19. A question has also been raised as to the trustees' remuneration. The will provides that 'three per cent, commission be allowed among the trustees annually.' Is the commission to be calculated on the corpus or income of the estate
20. The testator contemplated the trust continuing till the year 1900, and even longer should the son die before that time and the wife survive. The remuneration given to the trustees is for the management of the general estate, and the direction that the commission is to be allowed annually appears to indicate that; it was to be calculated on the income of the estate. It is said, however, that if calculated in this way, the remuneration would be wholly inadequate as a Bank manager's salary---and that the testator could not have intended to reduce so largely the salary of the defendant Alexander Baness Lumley Webb, who has for many years acted as the manager of the Bank.

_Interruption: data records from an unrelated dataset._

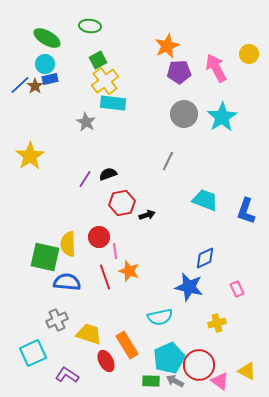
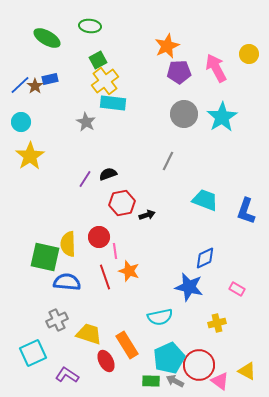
cyan circle at (45, 64): moved 24 px left, 58 px down
pink rectangle at (237, 289): rotated 35 degrees counterclockwise
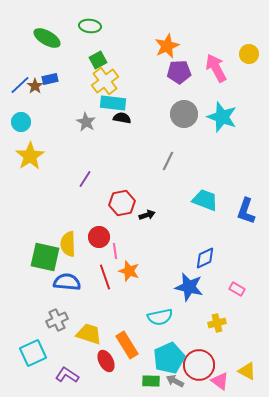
cyan star at (222, 117): rotated 20 degrees counterclockwise
black semicircle at (108, 174): moved 14 px right, 56 px up; rotated 30 degrees clockwise
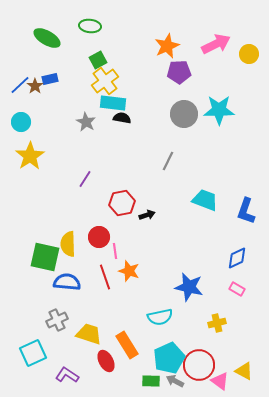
pink arrow at (216, 68): moved 24 px up; rotated 92 degrees clockwise
cyan star at (222, 117): moved 3 px left, 7 px up; rotated 20 degrees counterclockwise
blue diamond at (205, 258): moved 32 px right
yellow triangle at (247, 371): moved 3 px left
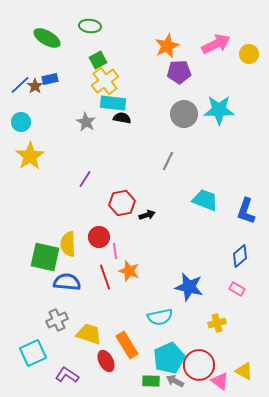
blue diamond at (237, 258): moved 3 px right, 2 px up; rotated 15 degrees counterclockwise
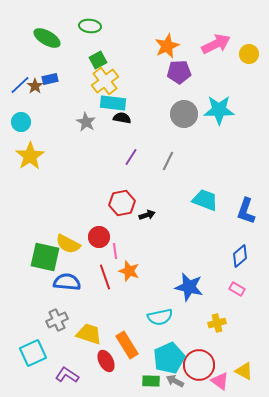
purple line at (85, 179): moved 46 px right, 22 px up
yellow semicircle at (68, 244): rotated 60 degrees counterclockwise
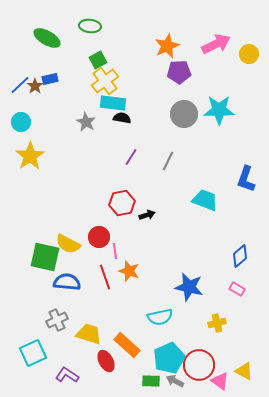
blue L-shape at (246, 211): moved 32 px up
orange rectangle at (127, 345): rotated 16 degrees counterclockwise
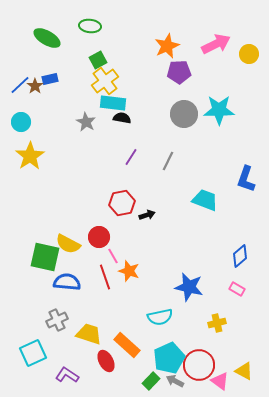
pink line at (115, 251): moved 2 px left, 5 px down; rotated 21 degrees counterclockwise
green rectangle at (151, 381): rotated 48 degrees counterclockwise
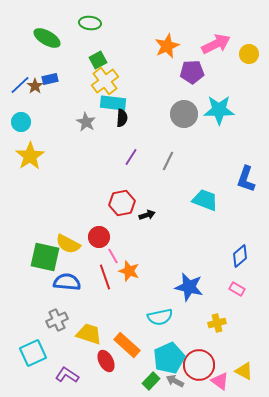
green ellipse at (90, 26): moved 3 px up
purple pentagon at (179, 72): moved 13 px right
black semicircle at (122, 118): rotated 84 degrees clockwise
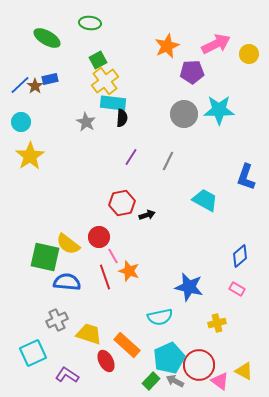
blue L-shape at (246, 179): moved 2 px up
cyan trapezoid at (205, 200): rotated 8 degrees clockwise
yellow semicircle at (68, 244): rotated 10 degrees clockwise
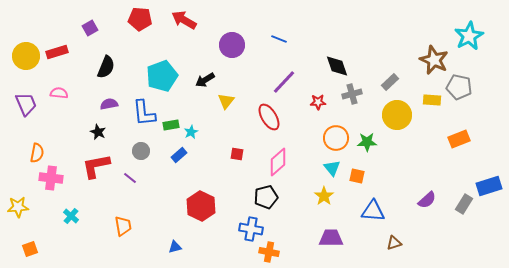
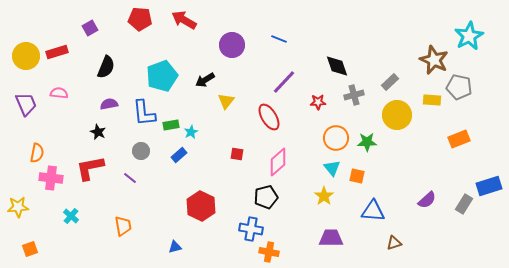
gray cross at (352, 94): moved 2 px right, 1 px down
red L-shape at (96, 166): moved 6 px left, 2 px down
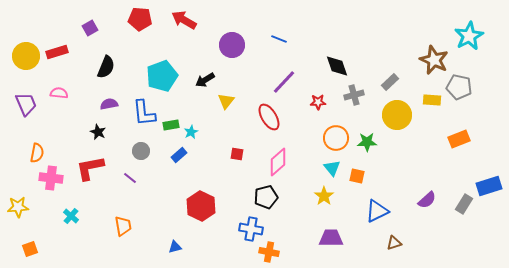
blue triangle at (373, 211): moved 4 px right; rotated 30 degrees counterclockwise
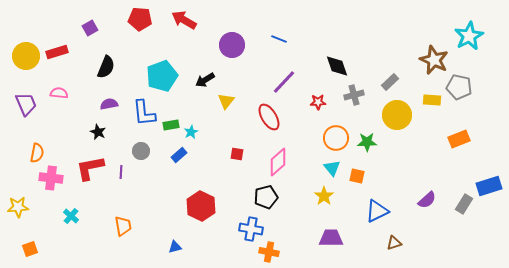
purple line at (130, 178): moved 9 px left, 6 px up; rotated 56 degrees clockwise
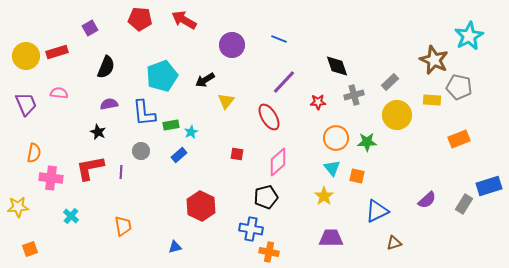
orange semicircle at (37, 153): moved 3 px left
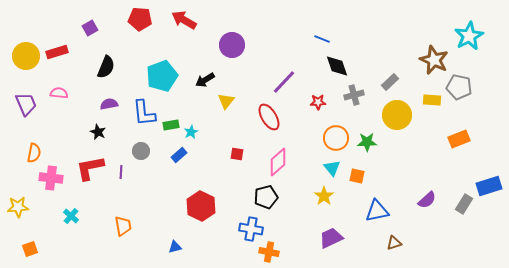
blue line at (279, 39): moved 43 px right
blue triangle at (377, 211): rotated 15 degrees clockwise
purple trapezoid at (331, 238): rotated 25 degrees counterclockwise
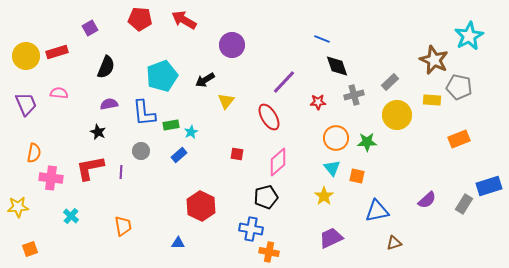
blue triangle at (175, 247): moved 3 px right, 4 px up; rotated 16 degrees clockwise
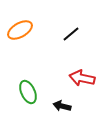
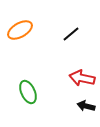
black arrow: moved 24 px right
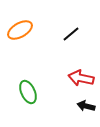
red arrow: moved 1 px left
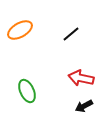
green ellipse: moved 1 px left, 1 px up
black arrow: moved 2 px left; rotated 42 degrees counterclockwise
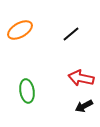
green ellipse: rotated 15 degrees clockwise
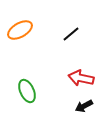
green ellipse: rotated 15 degrees counterclockwise
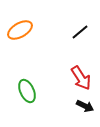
black line: moved 9 px right, 2 px up
red arrow: rotated 135 degrees counterclockwise
black arrow: moved 1 px right; rotated 126 degrees counterclockwise
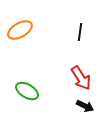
black line: rotated 42 degrees counterclockwise
green ellipse: rotated 35 degrees counterclockwise
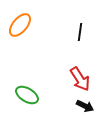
orange ellipse: moved 5 px up; rotated 20 degrees counterclockwise
red arrow: moved 1 px left, 1 px down
green ellipse: moved 4 px down
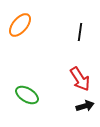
black arrow: rotated 42 degrees counterclockwise
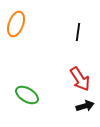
orange ellipse: moved 4 px left, 1 px up; rotated 20 degrees counterclockwise
black line: moved 2 px left
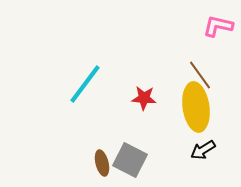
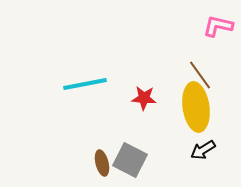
cyan line: rotated 42 degrees clockwise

21. But in my opinion the remuneration provided by the will for the trustees, was intended to be wholly apart from the salary which the defendant Alexander Baness Lumley Webb would be entitled to so long as he continued to be the manager of the Bank. The remuneration provided by the will is intended for the discharge by the trustees of the duty of general management of the estate and not for performing the special duties of a manager of the Bank. The remuneration for the latter duties must be specially provided for in due course of the administration of the estate.
22. There must be a decree for administration of the estate with a declaration of the right of the plaintiff to immediate possession of the estate, subject to the payment of the debts and legacies, or provision being made therefor, in due course of administration.
23. Costs of all parties to be taxed on scale 2 as between attorney and client and to come out of the estate.